Another limitation of the study might be social desirability, i.e. the tendency to answer in ways that people believe others find acceptable and approve of [23]. For example, although people with dementia did report more memory needs, only half of the individuals with a diagnosis of dementia reported a memory need, which seems low if one is diagnosed with this condition. Another explanation for this finding may include that people with dementia who do not report a need for memory problems may not be aware of any memory problems.

Comparison to other studies

Although, previous studies described the needs of people with dementia, to our knowledge, there are no studies that compare the needs of persons with and without dementia in residential homes. In line with some studies [1114] relatives reported more needs than residents themselves, whereas residents and relatives reported similar rates of objective physical and cognitive functioning. A number of reasons could underlie this difference: people with dementia may not recall having certain needs or may have forgotten some of the services that have been provided. Alternatively, they may not want to complain or they may not be aware of the services that they can ask for.
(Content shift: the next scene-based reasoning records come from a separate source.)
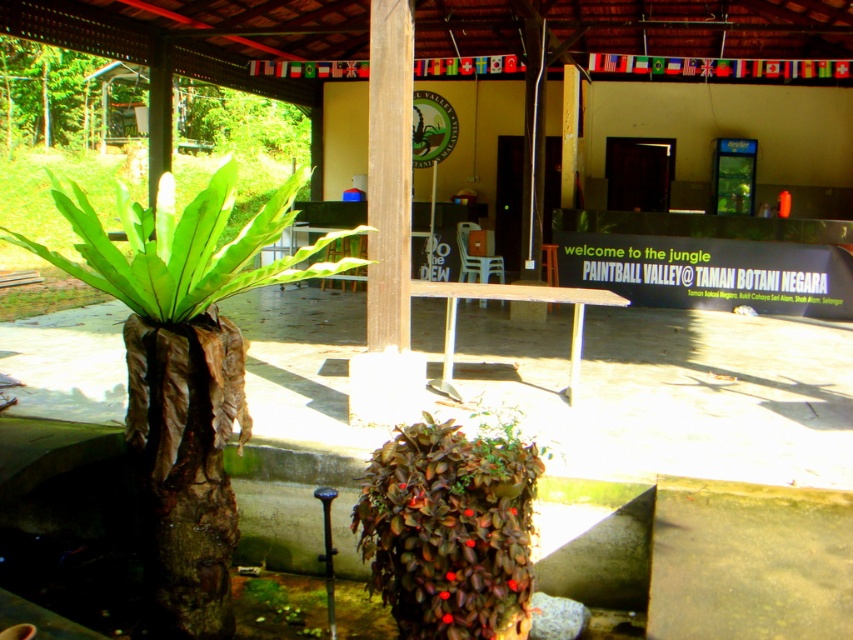
Question: Which point is farther to the camera?

Choices:
 (A) (451, 632)
 (B) (173, 627)

Answer: (B)

Question: Can you confirm if green leafy plant at left is positioned to the left of leathery brown plant at center?

Choices:
 (A) no
 (B) yes

Answer: (B)

Question: Does green leafy plant at left have a greater width compared to leathery brown plant at center?

Choices:
 (A) yes
 (B) no

Answer: (A)

Question: Does green leafy plant at left have a larger size compared to leathery brown plant at center?

Choices:
 (A) no
 (B) yes

Answer: (B)

Question: Which point appears farthest from the camera in this image?

Choices:
 (A) (310, 268)
 (B) (453, 497)

Answer: (A)

Question: Which of the following is the closest to the observer?

Choices:
 (A) (416, 460)
 (B) (183, 460)

Answer: (A)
On the other hand, families may overestimate the needs of their relative with dementia or may not be aware of the services delivered.

Furthermore, the number of needs and unmet needs of persons with dementia in this study was generally lower (an average of 7.8 in total and 0.4 unmet needs) in comparison with other needs assessment studies on people with dementia in residential care [10, 11, 24]. This comparatively low count of needs may be due to the fact that the number of needs in some of the other studies was based on the reported needs by resident, staff and sometimes the carer together whereas we only used proxy reports for the most disabled persons. In general, relatives and staff report more needs than people with dementia themselves. It is also possible that our Dutch population was less disabled than the population of the other studies, which were conducted in the UK. Admittance criteria for residential care vary across countries and these may be stricter in the UK compared to the Netherlands, thereby selecting a group with more needs when studying the residential care population. Therefore, generalisability of the number of reported needs to other countries may be limited, although the actual differences between the groups may still apply. However, some need topics seem to be prevalent across settings and countries, e.g. needs for company and information [13, 14].
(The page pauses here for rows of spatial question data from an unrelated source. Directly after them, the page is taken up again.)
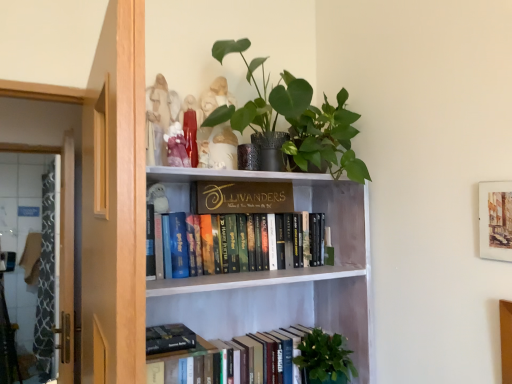
What do you see at coordinates (188, 356) in the screenshot? I see `hardcover book at lower center, placed as the first book when sorted from bottom to top` at bounding box center [188, 356].

What do you see at coordinates (283, 273) in the screenshot? I see `white wood bookshelf at upper center` at bounding box center [283, 273].

The height and width of the screenshot is (384, 512). Describe the element at coordinates (242, 197) in the screenshot. I see `gold metallic sign at upper center` at that location.

Measure the distance between green matte plant at upper center and camera.

green matte plant at upper center and camera are 1.31 meters apart.

Locate an element on the screen. green matte plant at lower center is located at coordinates (325, 358).

Find the location of a particular element. The width and height of the screenshot is (512, 384). watercolor paper picture frame at upper right is located at coordinates (495, 220).

From a real-world perspective, who is located higher, hardcover books at center, arranged as the second book when ordered from the bottom, or green matte plant at lower center?

In real-world perspective, hardcover books at center, arranged as the second book when ordered from the bottom, is above.

Who is smaller, hardcover books at center, the first book from the top, or green matte plant at lower center?

green matte plant at lower center.

Can you confirm if hardcover books at center, the first book from the top, is thinner than green matte plant at lower center?

Correct, the width of hardcover books at center, the first book from the top, is less than that of green matte plant at lower center.

From a real-world perspective, is gold metallic sign at upper center positioned above or below green matte plant at upper center?

Clearly, from a real-world perspective, gold metallic sign at upper center is below green matte plant at upper center.

Which of these two, gold metallic sign at upper center or green matte plant at upper center, is thinner?

gold metallic sign at upper center.

Is gold metallic sign at upper center not close to green matte plant at upper center?

That's not correct — gold metallic sign at upper center is a little close to green matte plant at upper center.

Between wooden screen door at left and green matte plant at lower center, which one appears on the left side from the viewer's perspective?

Positioned to the left is wooden screen door at left.

Considering their positions, is wooden screen door at left located in front of or behind green matte plant at lower center?

Clearly, wooden screen door at left is behind green matte plant at lower center.

From the image's perspective, is wooden screen door at left above green matte plant at lower center?

Yes, from the image's perspective, wooden screen door at left is over green matte plant at lower center.

Does hardcover books at center, arranged as the second book when ordered from the bottom, have a lesser height compared to hardcover book at lower center, the 2th book in the top-to-bottom sequence?

In fact, hardcover books at center, arranged as the second book when ordered from the bottom, may be taller than hardcover book at lower center, the 2th book in the top-to-bottom sequence.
The number of unmet needs in this sample was low. Possibly, the care in the participating residential care facilities was responsive to individuals’ expressed needs. On the other hand, it might be possible that older persons based their needs on the care they thought was available. However, people with dementia reported more unmet needs than people without dementia which might imply that care for people with dementia can still be better attuned to their needs.
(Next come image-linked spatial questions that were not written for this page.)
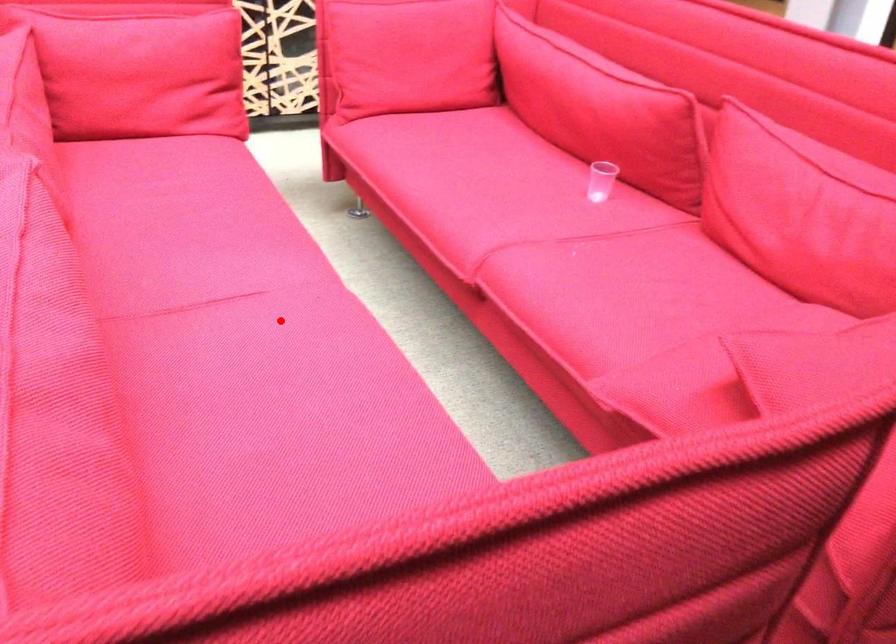
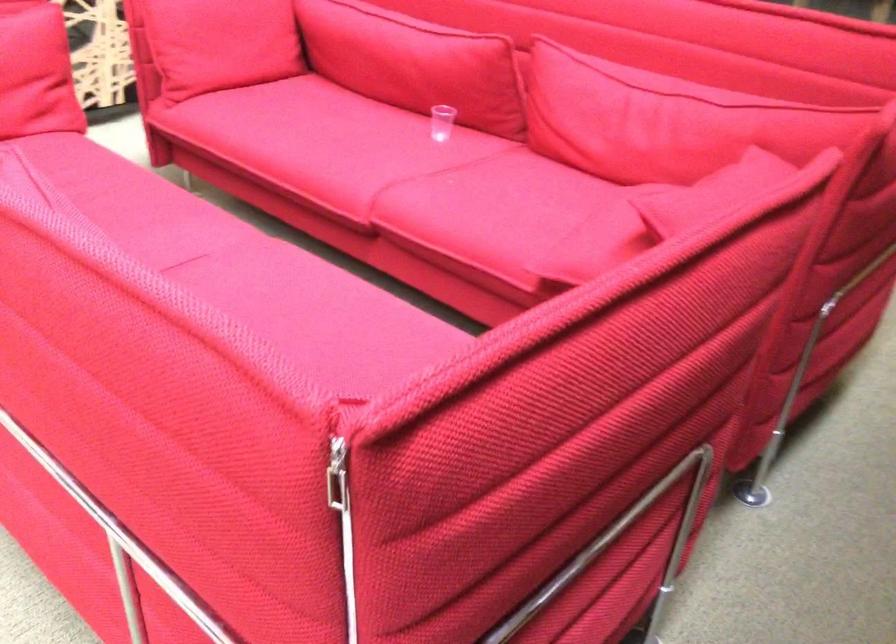
Find the pixel in the second image that matches the highlighted location in the first image.

(244, 270)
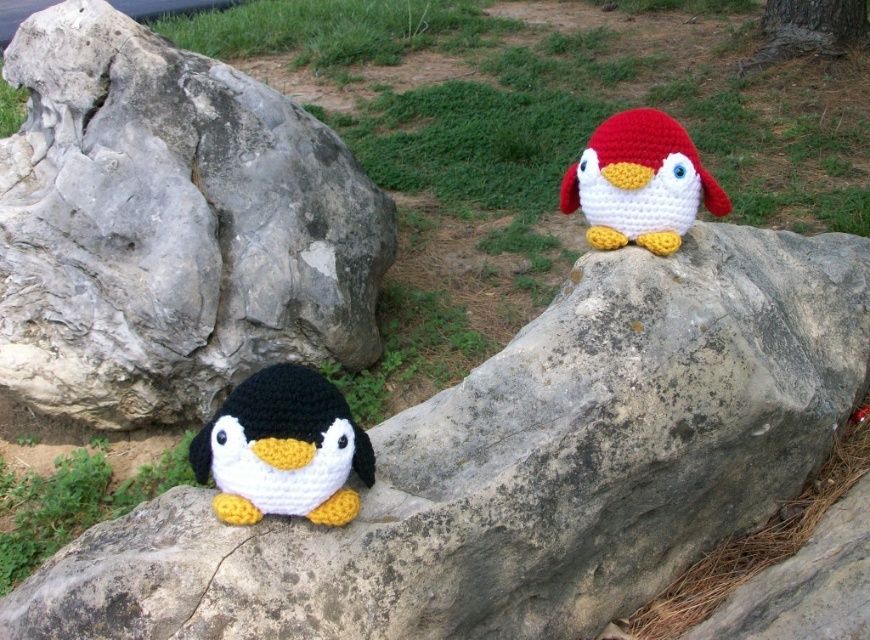
Which is in front, point (252, 566) or point (619, 140)?

Point (252, 566) is in front.

Which is above, gray rough rock at center or red yarn penguin at upper right?

red yarn penguin at upper right

Between point (514, 611) and point (621, 157), which one is positioned in front?

Point (514, 611) is more forward.

Image resolution: width=870 pixels, height=640 pixels. Find the location of `gray rough rock at center`. gray rough rock at center is located at coordinates (522, 467).

Is gray rough rock at center shorter than gray rough boulder at lower left?

Correct, gray rough rock at center is not as tall as gray rough boulder at lower left.

Is gray rough rock at center further to camera compared to gray rough boulder at lower left?

No, it is not.

Find the location of a particular element. The image size is (870, 640). gray rough rock at center is located at coordinates click(522, 467).

Does black yarn penguin at lower left appear under red yarn penguin at upper right?

Yes, black yarn penguin at lower left is below red yarn penguin at upper right.

Does point (286, 380) come closer to viewer compared to point (688, 204)?

Yes, point (286, 380) is closer to viewer.

Locate an element on the screen. This screenshot has height=640, width=870. black yarn penguin at lower left is located at coordinates (283, 449).

Identify the location of black yarn penguin at lower left. This screenshot has height=640, width=870. (283, 449).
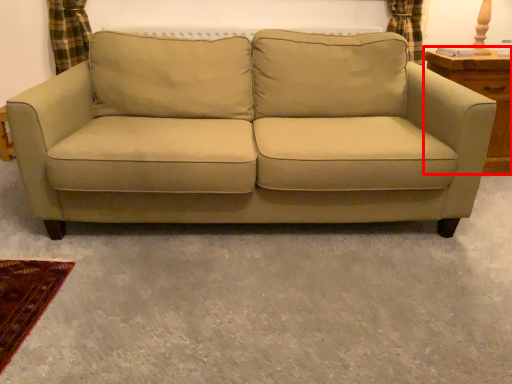
Question: Where is dresser (annotated by the red box) located in relation to studio couch in the image?

Choices:
 (A) left
 (B) right

Answer: (B)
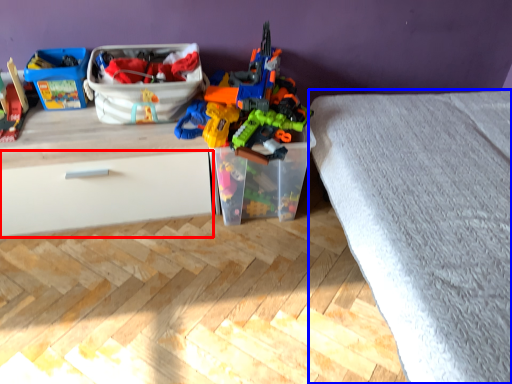
Question: Which object appears farthest to the camera in this image, drawer (highlighted by a red box) or bed frame (highlighted by a blue box)?

Choices:
 (A) drawer
 (B) bed frame

Answer: (A)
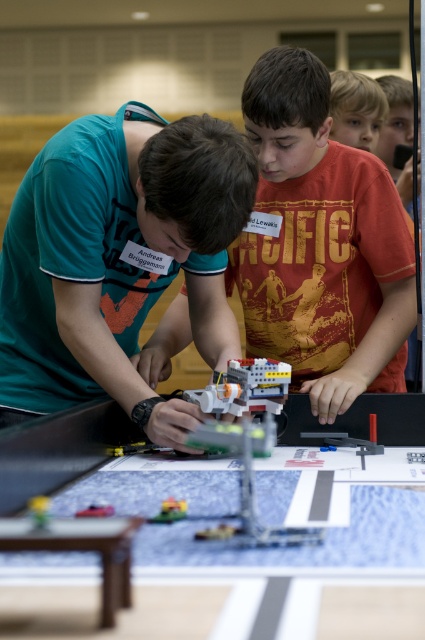
Question: Which point is farther from the camera taking this photo?

Choices:
 (A) (360, 131)
 (B) (159, 518)
 (C) (320, 432)
 (D) (113, 508)

Answer: (A)

Question: Which point is closer to the camera?

Choices:
 (A) (305, 435)
 (B) (170, 188)

Answer: (B)

Question: Which point appears farthest from the camera in this image?

Choices:
 (A) (240, 214)
 (B) (382, 449)

Answer: (B)

Question: From the image, what is the correct spatial relationship of translucent plastic toy at lower left in relation to translucent plastic toy at center?

Choices:
 (A) above
 (B) below

Answer: (A)

Question: Is matte orange shirt at upper right closer to the viewer compared to black plastic toy at center?

Choices:
 (A) yes
 (B) no

Answer: (B)

Question: Is black plastic toy at center smaller than translucent plastic toy car at center?

Choices:
 (A) yes
 (B) no

Answer: (B)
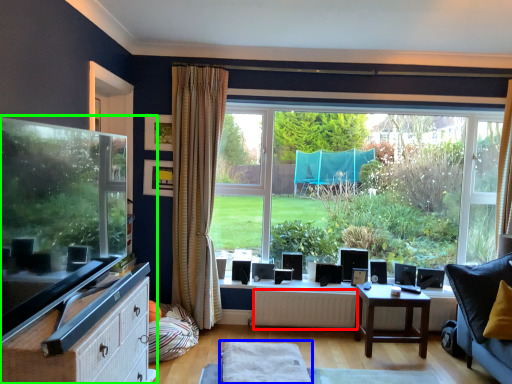
Question: Estimate the real-world distances between objects in this image. Which object is farther from radiator (highlighted by a red box), plain (highlighted by a blue box) or entertainment center (highlighted by a green box)?

Choices:
 (A) plain
 (B) entertainment center

Answer: (B)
This first study to explore care needs in the residential care setting emphasises the importance of carefully establishing care needs for people with dementia. Relatives reported more needs than people with dementia themselves and this difference was not accounted for by actual differences in physical and cognitive functioning. Staff in residential care may want to consider discussing care needs with both the individual themselves and their families and integrate these reports with their own impression of the individual. The low number of unmet needs amongst people with no diagnosis of dementia may be due to appropriate care provided by the residential care facilities or a tendency of residents to attune their needs to the available resources.